Transport vesicles imaged by TIR-FM fuse with the plasma membrane. Cells expressing HA-GLUT4-GFP (A), the TR (B), or vpTR (C) were imaged by TIR-FM. Cells expressing the TR or vpTR were first loaded with Alexa⁴⁸⁸-Tf. Sequential frames, acquired at a rate of 6–10 frames/s, are shown for each probe. Arrows indicate vesicles that fuse in the sequence of frames shown. Asterisks mark frames showing the increase in area and decrease in peak intensity characteristic of fusion. Scale bar, 1 μm.

Figure 7

The GLUT4 retention compartment is only partially accessible to the TR in 3T3-L1 adipocytes. 3T3-L1 adipocytes expressing HA-GLUT4-GFP and either vpTR or the TR were incubated with Cy3 anti-HA, with or without HRP-Tf, and processed for the DAB reaction.
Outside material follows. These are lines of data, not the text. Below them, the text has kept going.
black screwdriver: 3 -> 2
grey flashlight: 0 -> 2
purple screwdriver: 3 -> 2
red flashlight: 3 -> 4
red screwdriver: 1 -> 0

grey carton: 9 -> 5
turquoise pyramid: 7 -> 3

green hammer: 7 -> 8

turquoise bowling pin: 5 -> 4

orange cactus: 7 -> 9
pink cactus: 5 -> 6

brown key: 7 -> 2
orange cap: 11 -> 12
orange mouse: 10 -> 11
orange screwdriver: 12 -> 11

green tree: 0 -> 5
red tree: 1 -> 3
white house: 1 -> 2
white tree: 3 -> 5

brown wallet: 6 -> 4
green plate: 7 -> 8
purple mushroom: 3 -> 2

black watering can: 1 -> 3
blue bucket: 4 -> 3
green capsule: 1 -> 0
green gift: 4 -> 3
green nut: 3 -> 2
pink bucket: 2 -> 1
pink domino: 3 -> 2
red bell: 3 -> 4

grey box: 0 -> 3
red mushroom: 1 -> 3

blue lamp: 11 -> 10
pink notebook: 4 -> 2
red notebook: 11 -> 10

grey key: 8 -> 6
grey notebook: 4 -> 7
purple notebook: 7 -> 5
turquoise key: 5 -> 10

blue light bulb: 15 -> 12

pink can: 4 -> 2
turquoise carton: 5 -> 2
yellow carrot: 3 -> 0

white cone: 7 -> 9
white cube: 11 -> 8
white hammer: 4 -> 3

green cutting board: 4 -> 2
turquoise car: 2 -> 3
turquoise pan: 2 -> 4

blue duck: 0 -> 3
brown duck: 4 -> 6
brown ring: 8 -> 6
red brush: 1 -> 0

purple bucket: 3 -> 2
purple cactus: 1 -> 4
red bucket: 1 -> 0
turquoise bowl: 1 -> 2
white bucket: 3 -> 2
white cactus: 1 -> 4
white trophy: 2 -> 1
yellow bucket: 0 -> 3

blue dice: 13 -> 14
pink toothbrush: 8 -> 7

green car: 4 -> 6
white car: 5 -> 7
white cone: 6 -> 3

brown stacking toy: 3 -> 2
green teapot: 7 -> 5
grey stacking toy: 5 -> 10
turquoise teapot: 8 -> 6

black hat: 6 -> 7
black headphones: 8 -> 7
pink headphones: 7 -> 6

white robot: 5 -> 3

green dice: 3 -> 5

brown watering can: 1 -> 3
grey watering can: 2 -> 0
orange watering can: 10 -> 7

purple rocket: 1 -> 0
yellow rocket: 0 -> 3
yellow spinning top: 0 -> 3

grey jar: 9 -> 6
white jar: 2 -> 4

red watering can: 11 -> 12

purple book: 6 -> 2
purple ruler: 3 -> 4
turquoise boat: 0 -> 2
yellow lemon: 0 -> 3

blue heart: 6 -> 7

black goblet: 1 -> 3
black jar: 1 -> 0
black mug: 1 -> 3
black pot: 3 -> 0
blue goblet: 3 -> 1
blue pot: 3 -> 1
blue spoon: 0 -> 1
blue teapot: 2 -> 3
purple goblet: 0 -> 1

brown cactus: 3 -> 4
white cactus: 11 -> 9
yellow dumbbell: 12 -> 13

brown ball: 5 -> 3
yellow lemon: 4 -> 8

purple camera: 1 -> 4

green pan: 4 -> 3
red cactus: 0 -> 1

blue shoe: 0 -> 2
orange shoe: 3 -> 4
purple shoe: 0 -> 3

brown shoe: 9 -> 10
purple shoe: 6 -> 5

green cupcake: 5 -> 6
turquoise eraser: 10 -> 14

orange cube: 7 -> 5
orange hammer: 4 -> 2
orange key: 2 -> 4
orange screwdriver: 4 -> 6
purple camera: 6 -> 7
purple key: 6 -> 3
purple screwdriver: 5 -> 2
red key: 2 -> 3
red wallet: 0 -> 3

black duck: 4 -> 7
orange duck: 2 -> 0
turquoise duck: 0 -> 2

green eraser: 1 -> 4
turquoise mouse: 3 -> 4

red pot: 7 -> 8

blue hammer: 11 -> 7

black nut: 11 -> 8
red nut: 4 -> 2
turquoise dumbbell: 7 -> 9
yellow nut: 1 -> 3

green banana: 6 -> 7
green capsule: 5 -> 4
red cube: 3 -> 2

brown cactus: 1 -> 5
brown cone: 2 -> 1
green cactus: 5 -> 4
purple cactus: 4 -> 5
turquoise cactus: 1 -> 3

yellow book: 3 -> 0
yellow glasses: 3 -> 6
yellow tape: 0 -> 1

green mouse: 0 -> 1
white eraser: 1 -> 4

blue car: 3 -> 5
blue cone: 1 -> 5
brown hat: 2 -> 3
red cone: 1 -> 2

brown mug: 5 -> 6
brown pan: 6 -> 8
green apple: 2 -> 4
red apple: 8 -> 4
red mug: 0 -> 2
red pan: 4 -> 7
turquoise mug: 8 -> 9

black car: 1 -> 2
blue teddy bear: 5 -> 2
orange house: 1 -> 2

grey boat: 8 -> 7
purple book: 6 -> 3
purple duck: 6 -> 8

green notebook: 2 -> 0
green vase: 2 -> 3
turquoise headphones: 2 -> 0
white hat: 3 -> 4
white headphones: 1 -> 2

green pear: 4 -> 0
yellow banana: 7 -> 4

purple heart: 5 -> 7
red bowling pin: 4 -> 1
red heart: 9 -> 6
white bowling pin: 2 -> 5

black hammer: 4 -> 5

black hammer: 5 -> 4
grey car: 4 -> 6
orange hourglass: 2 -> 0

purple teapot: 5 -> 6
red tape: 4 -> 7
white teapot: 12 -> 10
The Cy3/GFP ratio (mean±SEM) was calculated and averaged over multiple cells. For both vpTR and the TR, the Cy3/GFP ratio with HRP-Tf is significantly different from the ratio with no HRP-Tf with p < 0.01 (heteroscedastic, two-tailed Student's t test).

Figure 8

Model for the retention pathway in adipocytes. VpTR, the TR, and GLUT4 are internalized from the plasma membrane and delivered to the ERC. Two classes of vesicles bud from the ERC. The TR recycles rapidly in one class of vesicle. In fibroblasts, vesicles containing vpTR and GLUT4 recycle slowly from the ERC, whereas in adipocytes, these vesicles are tethered inside the cell, forming a separate retention compartment. SE, sorting endosome; PM, plasma membrane.